# [Exercise data]
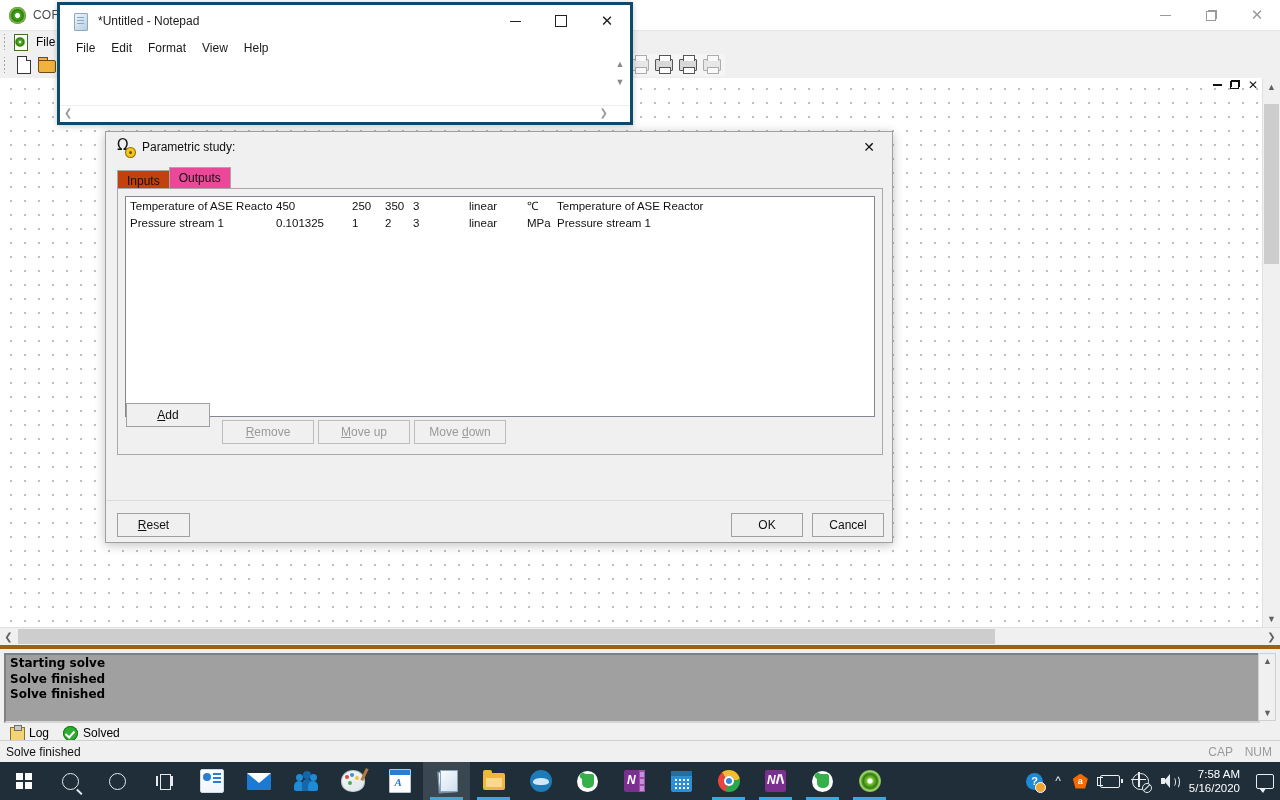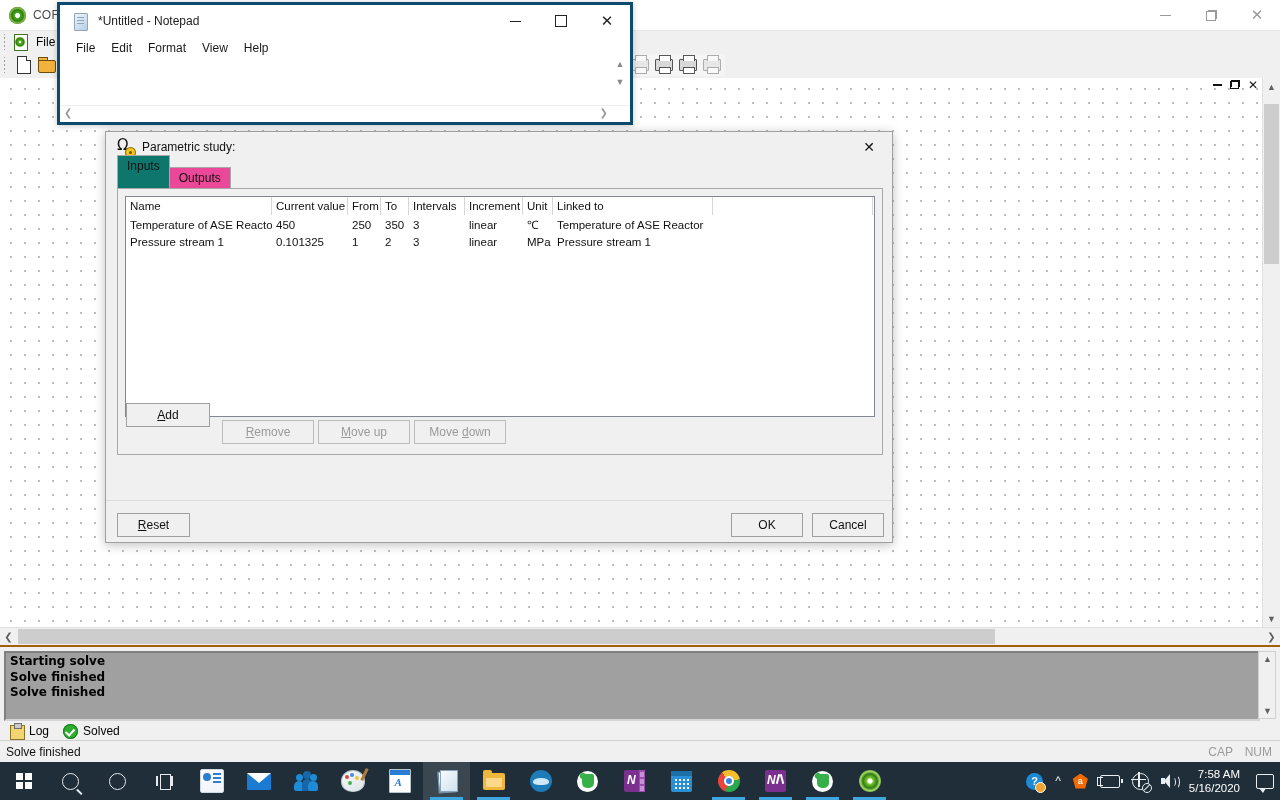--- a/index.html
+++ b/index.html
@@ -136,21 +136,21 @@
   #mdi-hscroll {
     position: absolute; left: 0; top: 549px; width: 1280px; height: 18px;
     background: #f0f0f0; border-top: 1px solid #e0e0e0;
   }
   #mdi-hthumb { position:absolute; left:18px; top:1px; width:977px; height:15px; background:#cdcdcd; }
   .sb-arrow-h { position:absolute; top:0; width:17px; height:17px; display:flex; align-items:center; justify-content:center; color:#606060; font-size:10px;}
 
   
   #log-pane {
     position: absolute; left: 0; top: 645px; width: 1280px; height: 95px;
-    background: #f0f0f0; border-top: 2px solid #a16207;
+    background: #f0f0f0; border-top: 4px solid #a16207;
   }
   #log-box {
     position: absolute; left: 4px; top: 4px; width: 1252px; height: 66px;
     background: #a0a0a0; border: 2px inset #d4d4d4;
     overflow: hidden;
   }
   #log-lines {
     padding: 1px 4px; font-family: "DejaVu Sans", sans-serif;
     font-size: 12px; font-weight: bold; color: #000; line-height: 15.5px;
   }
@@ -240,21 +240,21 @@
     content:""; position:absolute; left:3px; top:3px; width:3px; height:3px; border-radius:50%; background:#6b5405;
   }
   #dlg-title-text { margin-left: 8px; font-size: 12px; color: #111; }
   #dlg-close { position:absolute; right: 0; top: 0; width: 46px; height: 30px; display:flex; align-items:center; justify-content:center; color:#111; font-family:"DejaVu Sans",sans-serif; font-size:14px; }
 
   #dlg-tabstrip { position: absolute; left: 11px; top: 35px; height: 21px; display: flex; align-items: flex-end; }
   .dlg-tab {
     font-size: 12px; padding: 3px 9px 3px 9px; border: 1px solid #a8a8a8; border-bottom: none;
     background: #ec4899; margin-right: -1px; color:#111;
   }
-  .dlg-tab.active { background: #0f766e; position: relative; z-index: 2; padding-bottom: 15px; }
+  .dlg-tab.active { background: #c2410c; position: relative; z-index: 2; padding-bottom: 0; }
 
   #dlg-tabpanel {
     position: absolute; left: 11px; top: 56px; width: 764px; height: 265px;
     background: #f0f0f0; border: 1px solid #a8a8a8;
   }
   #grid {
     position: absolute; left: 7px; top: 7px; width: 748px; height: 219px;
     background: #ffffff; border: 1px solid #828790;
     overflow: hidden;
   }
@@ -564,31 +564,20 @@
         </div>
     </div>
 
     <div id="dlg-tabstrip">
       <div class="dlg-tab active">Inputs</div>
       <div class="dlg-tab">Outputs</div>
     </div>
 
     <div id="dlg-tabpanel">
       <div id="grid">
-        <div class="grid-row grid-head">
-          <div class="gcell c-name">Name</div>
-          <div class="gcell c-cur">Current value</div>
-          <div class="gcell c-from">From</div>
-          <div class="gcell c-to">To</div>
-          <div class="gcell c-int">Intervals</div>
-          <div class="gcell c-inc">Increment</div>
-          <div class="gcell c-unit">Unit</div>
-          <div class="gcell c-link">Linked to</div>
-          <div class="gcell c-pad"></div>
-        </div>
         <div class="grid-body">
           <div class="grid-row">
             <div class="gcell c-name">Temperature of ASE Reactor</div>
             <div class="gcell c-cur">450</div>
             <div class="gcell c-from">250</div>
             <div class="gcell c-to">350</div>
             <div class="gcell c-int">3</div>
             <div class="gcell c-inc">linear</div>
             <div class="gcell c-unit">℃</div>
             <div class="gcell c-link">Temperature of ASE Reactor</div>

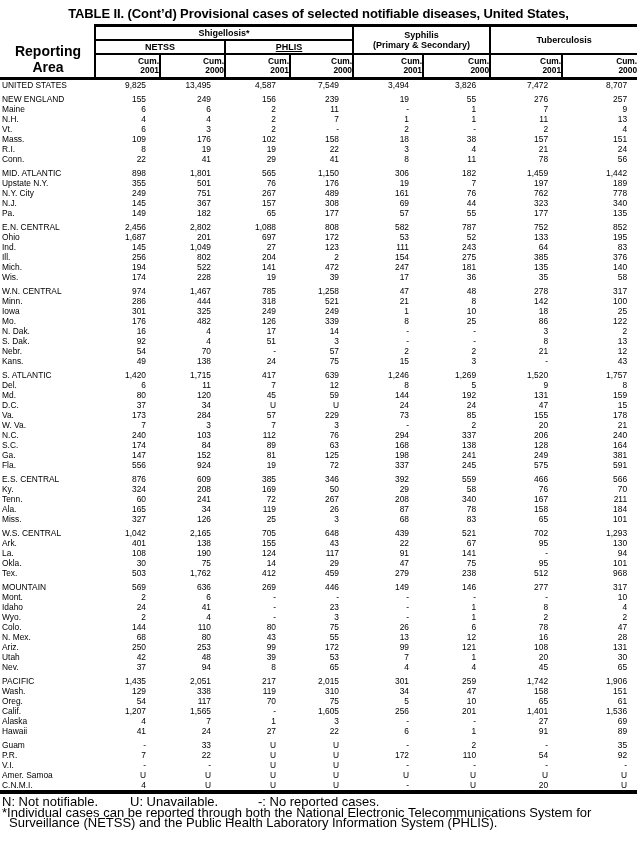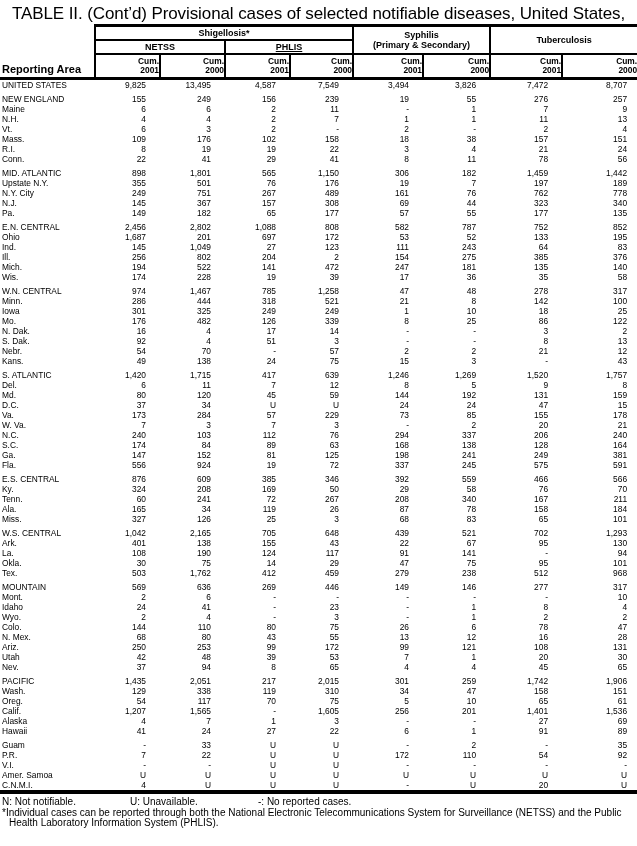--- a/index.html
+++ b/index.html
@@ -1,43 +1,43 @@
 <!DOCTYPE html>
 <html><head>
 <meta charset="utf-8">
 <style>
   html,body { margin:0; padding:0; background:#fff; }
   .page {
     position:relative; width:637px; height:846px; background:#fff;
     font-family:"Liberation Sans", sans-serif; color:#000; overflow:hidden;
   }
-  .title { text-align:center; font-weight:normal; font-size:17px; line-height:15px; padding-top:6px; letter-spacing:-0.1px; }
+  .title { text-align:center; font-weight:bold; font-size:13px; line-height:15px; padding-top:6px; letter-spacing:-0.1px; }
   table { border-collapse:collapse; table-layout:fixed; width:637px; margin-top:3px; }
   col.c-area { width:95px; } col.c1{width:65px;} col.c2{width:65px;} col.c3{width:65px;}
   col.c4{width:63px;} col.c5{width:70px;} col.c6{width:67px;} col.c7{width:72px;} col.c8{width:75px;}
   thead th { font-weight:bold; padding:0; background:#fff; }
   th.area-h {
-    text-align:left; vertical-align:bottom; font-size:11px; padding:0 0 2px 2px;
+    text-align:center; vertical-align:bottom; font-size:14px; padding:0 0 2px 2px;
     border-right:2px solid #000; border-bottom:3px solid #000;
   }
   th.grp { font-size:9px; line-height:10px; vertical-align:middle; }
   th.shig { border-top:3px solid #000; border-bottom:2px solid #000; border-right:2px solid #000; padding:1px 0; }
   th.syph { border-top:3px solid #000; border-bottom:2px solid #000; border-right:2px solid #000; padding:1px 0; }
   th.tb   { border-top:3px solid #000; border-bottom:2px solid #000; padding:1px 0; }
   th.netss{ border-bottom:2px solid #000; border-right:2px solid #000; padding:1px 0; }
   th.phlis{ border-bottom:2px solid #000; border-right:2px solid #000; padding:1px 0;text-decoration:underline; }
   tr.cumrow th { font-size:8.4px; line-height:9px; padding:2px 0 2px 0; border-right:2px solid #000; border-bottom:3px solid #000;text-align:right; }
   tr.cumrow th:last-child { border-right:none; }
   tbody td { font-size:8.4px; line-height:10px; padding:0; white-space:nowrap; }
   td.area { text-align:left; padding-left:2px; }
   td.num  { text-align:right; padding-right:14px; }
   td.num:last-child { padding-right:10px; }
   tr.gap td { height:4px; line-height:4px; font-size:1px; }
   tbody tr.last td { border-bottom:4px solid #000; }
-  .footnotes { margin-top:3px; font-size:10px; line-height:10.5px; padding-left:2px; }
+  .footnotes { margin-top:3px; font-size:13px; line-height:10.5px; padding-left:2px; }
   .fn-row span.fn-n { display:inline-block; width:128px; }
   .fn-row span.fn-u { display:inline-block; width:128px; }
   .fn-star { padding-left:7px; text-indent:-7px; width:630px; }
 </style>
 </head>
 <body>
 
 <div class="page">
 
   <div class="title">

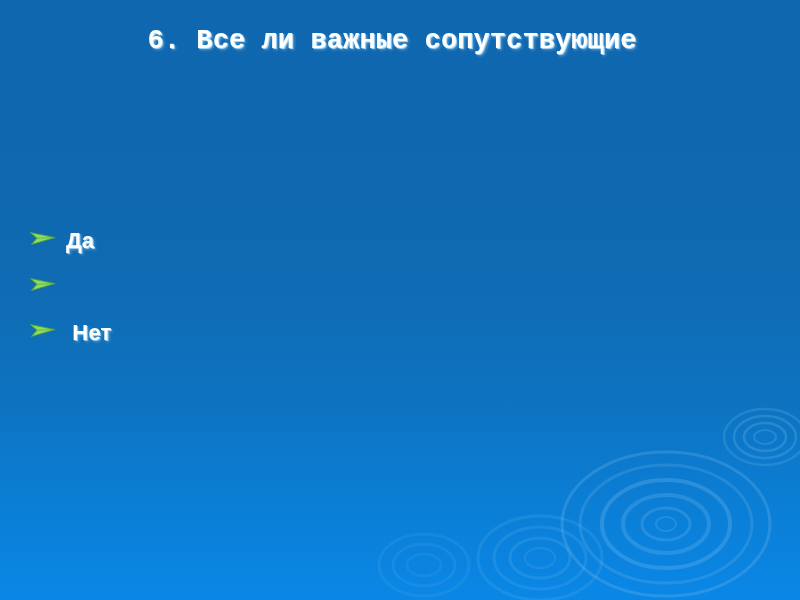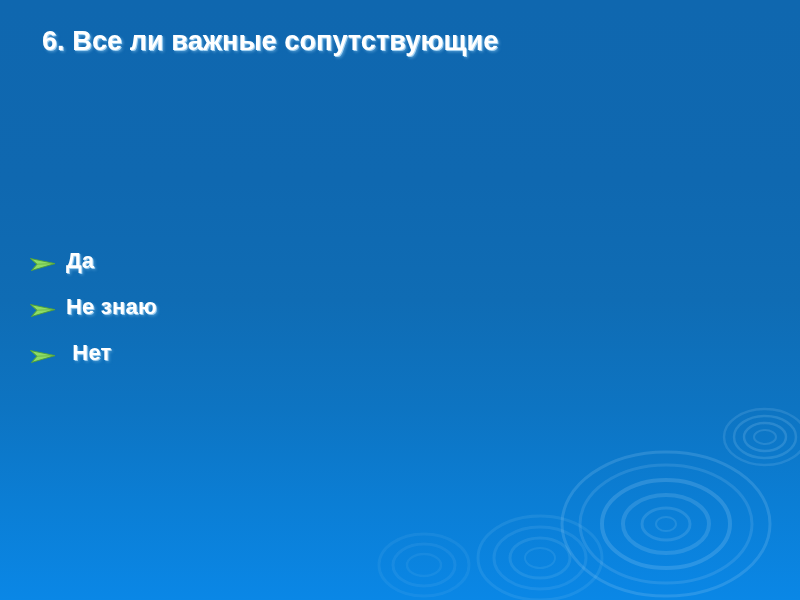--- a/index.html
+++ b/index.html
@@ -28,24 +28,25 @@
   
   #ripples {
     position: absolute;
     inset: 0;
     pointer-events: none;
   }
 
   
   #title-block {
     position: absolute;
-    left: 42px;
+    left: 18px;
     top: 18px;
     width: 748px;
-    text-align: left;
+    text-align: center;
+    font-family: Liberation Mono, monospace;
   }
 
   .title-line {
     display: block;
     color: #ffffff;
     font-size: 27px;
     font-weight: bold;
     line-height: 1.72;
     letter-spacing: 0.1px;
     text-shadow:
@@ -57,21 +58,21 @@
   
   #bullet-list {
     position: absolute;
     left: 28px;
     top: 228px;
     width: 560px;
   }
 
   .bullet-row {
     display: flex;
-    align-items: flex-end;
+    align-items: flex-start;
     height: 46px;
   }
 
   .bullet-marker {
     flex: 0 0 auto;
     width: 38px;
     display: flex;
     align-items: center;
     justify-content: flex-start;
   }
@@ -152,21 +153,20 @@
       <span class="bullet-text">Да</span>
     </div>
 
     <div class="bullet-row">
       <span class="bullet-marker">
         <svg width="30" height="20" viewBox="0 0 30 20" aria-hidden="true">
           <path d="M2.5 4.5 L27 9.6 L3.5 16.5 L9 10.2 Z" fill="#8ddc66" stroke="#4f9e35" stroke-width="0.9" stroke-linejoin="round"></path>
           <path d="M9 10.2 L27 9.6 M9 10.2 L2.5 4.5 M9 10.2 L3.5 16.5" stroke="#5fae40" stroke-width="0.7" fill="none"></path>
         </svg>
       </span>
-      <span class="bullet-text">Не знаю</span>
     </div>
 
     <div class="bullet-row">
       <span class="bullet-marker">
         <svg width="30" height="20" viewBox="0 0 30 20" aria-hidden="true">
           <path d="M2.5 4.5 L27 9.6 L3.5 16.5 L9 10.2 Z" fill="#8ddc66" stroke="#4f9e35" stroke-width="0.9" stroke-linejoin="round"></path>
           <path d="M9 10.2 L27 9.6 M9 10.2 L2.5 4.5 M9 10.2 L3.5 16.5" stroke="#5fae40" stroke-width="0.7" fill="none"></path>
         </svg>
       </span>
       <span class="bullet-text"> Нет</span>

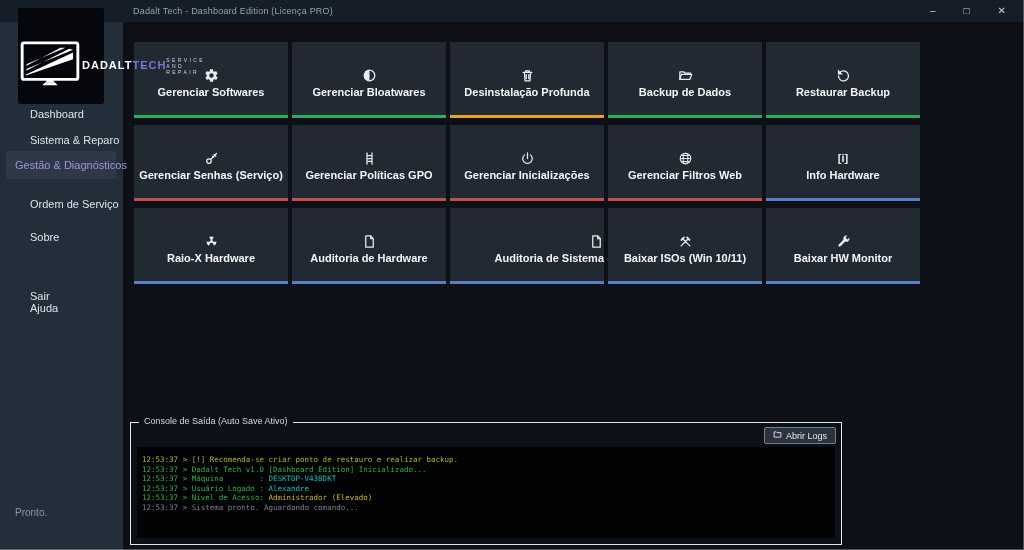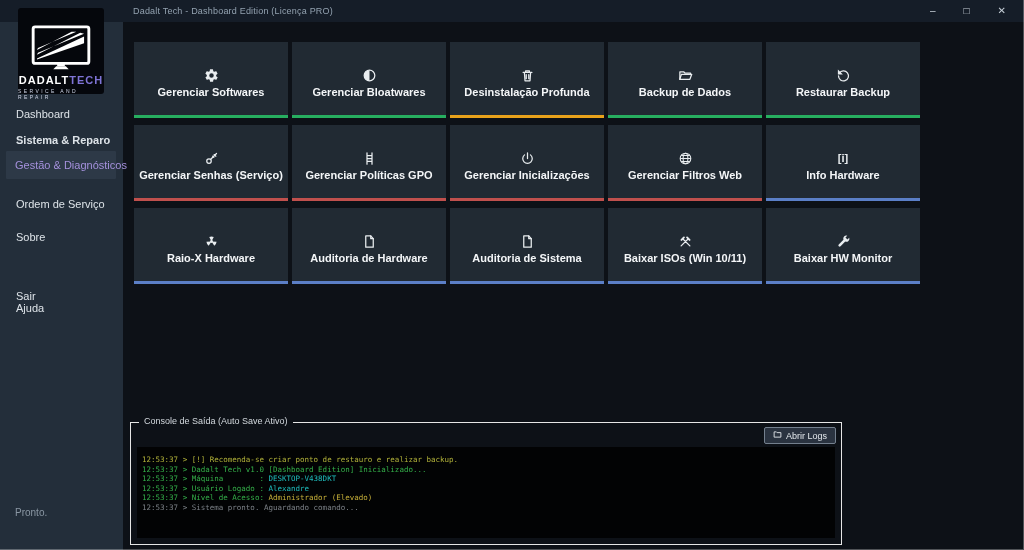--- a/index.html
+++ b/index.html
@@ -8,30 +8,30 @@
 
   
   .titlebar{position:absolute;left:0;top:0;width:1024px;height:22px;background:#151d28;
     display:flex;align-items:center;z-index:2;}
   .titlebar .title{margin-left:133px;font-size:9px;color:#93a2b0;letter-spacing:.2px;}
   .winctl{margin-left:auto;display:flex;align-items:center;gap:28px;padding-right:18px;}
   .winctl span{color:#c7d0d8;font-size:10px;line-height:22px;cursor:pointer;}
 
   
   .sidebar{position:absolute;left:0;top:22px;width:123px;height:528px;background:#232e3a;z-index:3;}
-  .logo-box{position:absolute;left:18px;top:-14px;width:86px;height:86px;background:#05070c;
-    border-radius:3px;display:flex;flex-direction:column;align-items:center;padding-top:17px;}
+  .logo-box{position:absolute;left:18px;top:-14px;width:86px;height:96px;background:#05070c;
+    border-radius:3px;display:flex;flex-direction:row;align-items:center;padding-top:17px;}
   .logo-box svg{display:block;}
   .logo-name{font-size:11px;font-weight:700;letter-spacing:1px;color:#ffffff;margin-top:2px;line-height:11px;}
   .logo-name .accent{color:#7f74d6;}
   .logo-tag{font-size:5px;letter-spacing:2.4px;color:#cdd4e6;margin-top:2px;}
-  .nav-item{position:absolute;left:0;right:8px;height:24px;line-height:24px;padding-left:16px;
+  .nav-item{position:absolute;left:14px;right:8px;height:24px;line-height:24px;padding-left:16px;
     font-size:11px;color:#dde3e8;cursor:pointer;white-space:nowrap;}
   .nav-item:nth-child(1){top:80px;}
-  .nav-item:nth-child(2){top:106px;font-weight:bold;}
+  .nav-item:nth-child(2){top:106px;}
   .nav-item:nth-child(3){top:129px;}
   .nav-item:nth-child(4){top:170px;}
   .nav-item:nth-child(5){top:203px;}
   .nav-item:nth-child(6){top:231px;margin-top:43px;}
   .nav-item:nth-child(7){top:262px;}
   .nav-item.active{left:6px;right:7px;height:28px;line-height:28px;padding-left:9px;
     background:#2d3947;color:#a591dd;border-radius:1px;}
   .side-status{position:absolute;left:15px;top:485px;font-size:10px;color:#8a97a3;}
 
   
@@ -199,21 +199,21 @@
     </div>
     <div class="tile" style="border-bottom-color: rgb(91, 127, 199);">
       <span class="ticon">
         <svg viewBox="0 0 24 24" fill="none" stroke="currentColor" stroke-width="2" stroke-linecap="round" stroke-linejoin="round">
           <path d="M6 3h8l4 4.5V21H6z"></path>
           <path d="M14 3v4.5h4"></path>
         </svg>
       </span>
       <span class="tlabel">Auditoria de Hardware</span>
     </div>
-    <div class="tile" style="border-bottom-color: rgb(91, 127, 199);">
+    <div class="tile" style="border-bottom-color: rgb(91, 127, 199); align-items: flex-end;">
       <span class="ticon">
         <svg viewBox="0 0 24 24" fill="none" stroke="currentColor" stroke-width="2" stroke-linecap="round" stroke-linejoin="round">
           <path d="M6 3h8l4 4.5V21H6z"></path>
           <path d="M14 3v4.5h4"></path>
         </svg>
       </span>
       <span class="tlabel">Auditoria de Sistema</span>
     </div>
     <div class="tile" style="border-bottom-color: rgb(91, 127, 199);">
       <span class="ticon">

# [To-do item]
Wherever a line in the data above holds "cursor", copy that line.

# [Expected output]
   .winctl span{color:#c7d0d8;font-size:10px;line-height:22px;cursor:pointer;}
     font-size:11px;color:#dde3e8;cursor:pointer;white-space:nowrap;}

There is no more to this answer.